*** Opening of Raw data ***

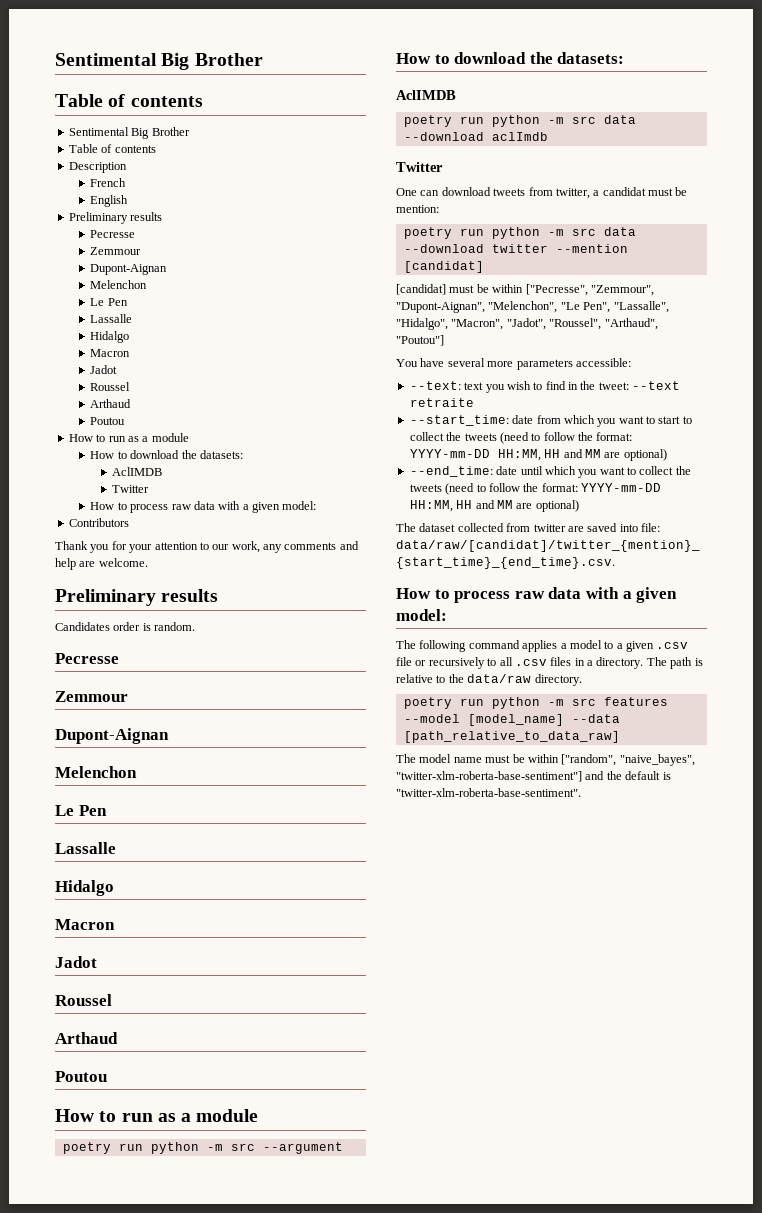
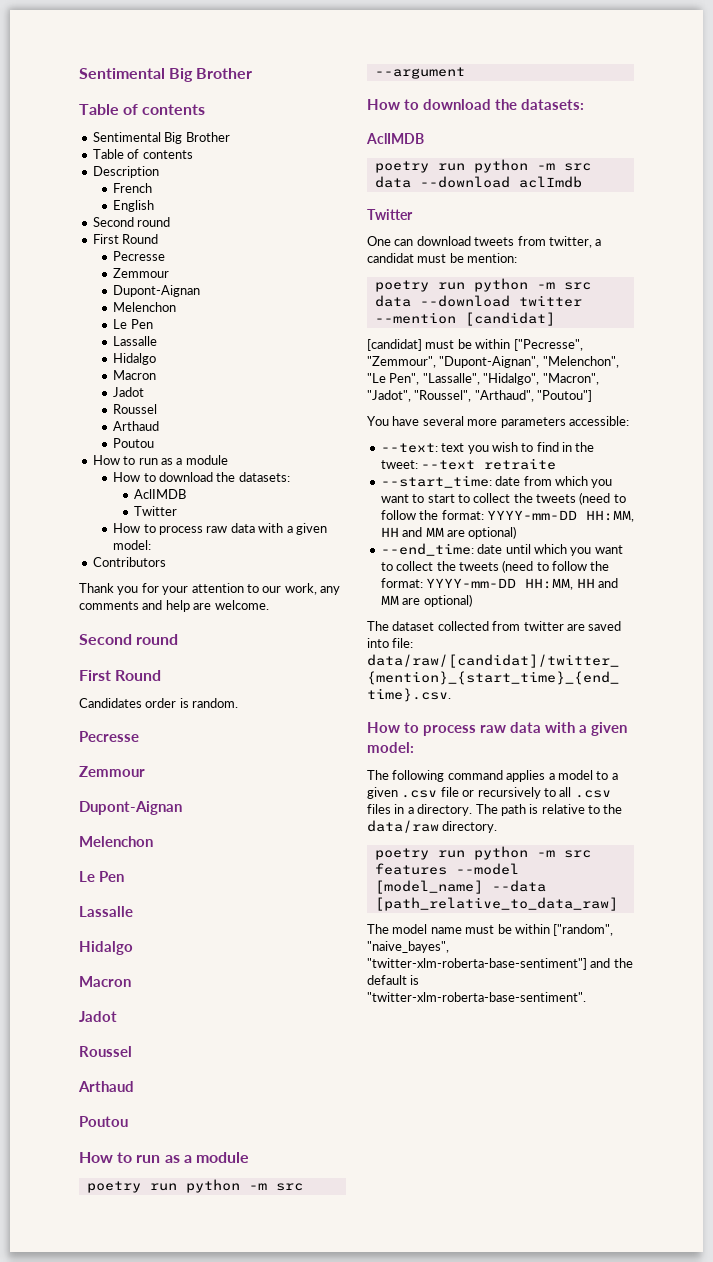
[68,212,163,224] Preliminary results -> [92,217,171,227] [92,234,159,244] Second round // First Round
[55,589,219,606] Preliminary results -> [79,634,179,645] [79,670,162,681] Second round // First Round

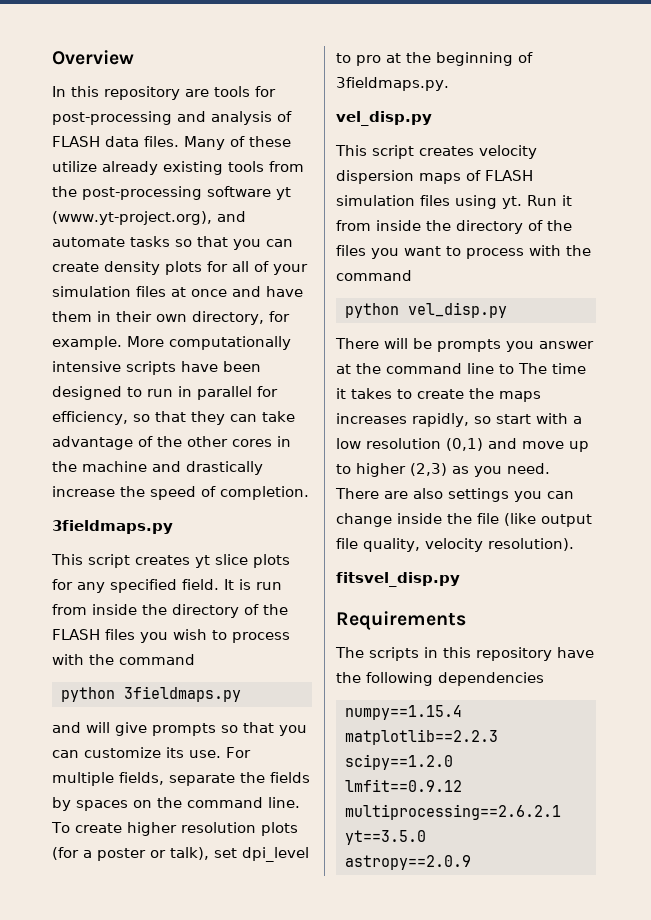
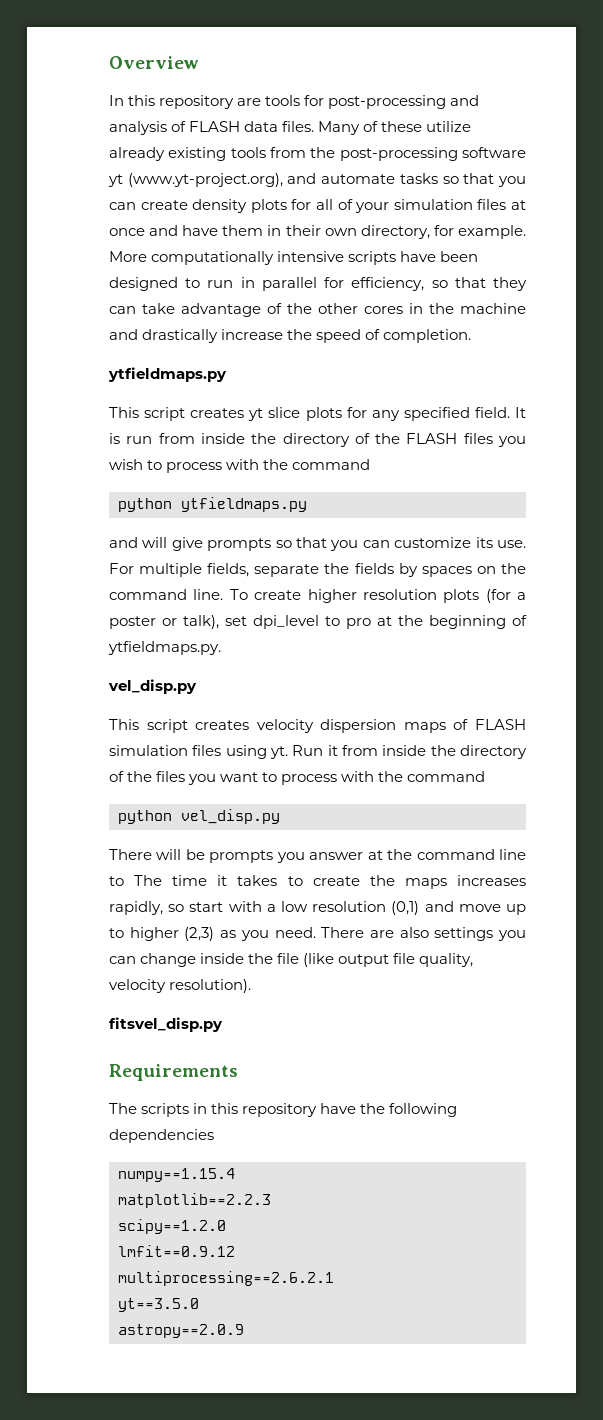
[52,520,173,534] 3fieldmaps.py -> [108,367,227,382] ytfieldmaps.py
[123,686,241,702] 3fieldmaps.py -> [181,497,307,512] ytfieldmaps.py
[336,77,449,91] 3fieldmaps.py. -> [108,641,221,655] ytfieldmaps.py.

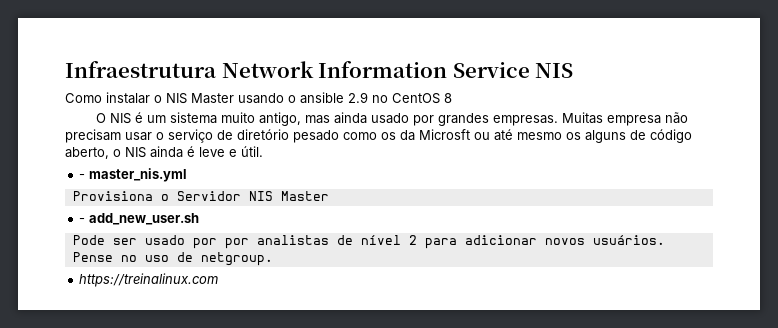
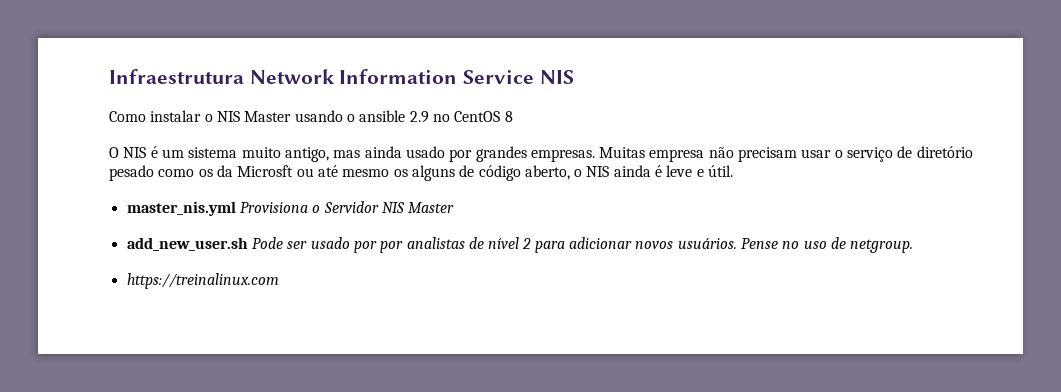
[79,174,86,179] - -> (734, 171) none
(188, 175) // -> (236, 208) none
[79,218,86,223] - -> (455, 207) none
(200, 219) // -> (248, 244) none

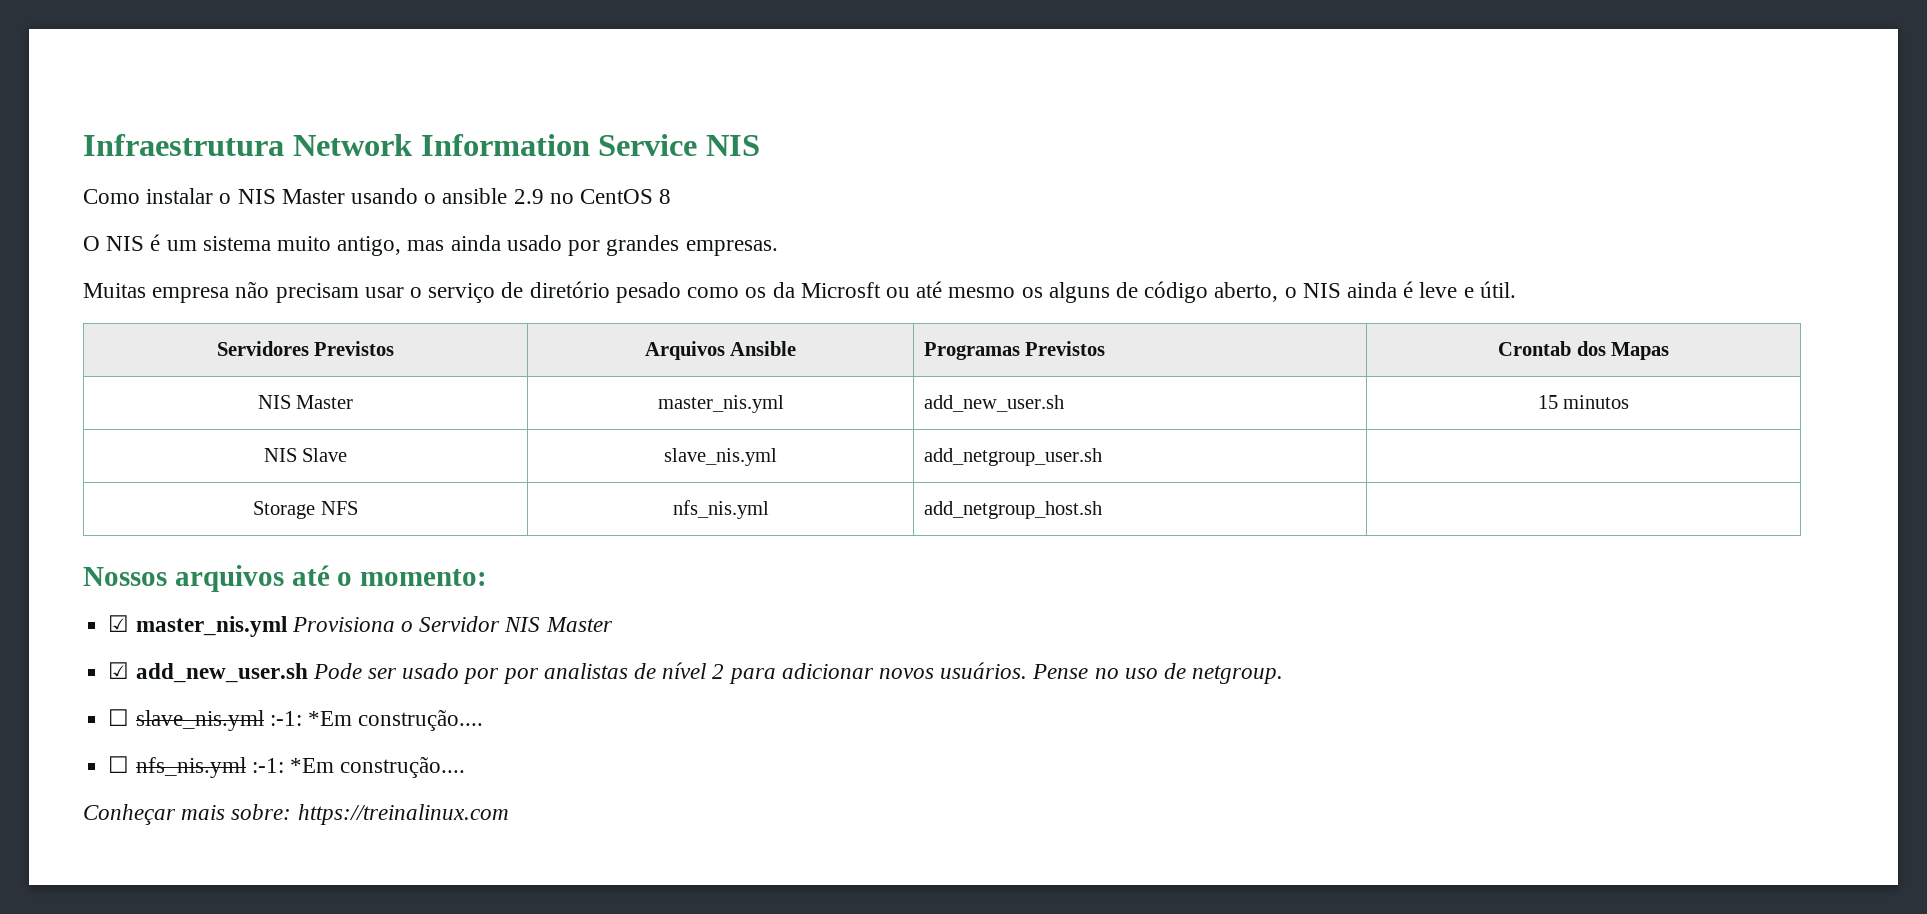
(595, 155) none -> (778, 248) //
(734, 171) // -> [216,341,395,356] [644,341,797,360] [923,341,1106,360] [1497,341,1670,360] [257,395,354,409] [657,395,784,413] [923,395,1064,412] [1537,395,1630,409] [263,448,348,462] [664,448,777,466] [923,448,1102,466] [253,501,358,519] [672,500,769,519] [923,501,1102,519] [83,565,488,592] [108,615,130,632] // Servidores Previstos | Arquivos Ansible | Programas Previstos | Crontab dos Mapas // NIS Master | master_nis.yml | add_new_user.sh | 15 minutos // NIS Slave | slave_nis.yml | add_netgroup_user.sh | // Storage NFS | nfs_nis.yml | add_netgroup_host.sh | // Nossos arquivos até o momento: // ☑
(455, 207) none -> [108,662,130,679] ☑
(914, 246) none -> [108,709,484,731] [108,756,466,778] [83,804,292,825] ☐ slave_nis.yml :-1: *Em construção.... // ☐ nfs_nis.yml :-1: *Em construção.... // Conheçar mais sobre:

*** Close of Raw data ***

### Exercise objective
When copying from the data above, begin at the line containing "[123,686,241,702] 3fieldmaps.py ->" and end at the line containing "(595, 155) none -> (778, 248) //"; return those lines exactly and leave all pictures behind.

### The answer
[123,686,241,702] 3fieldmaps.py -> [181,497,307,512] ytfieldmaps.py
[336,77,449,91] 3fieldmaps.py. -> [108,641,221,655] ytfieldmaps.py.

[79,174,86,179] - -> (734, 171) none
(188, 175) // -> (236, 208) none
[79,218,86,223] - -> (455, 207) none
(200, 219) // -> (248, 244) none

(595, 155) none -> (778, 248) //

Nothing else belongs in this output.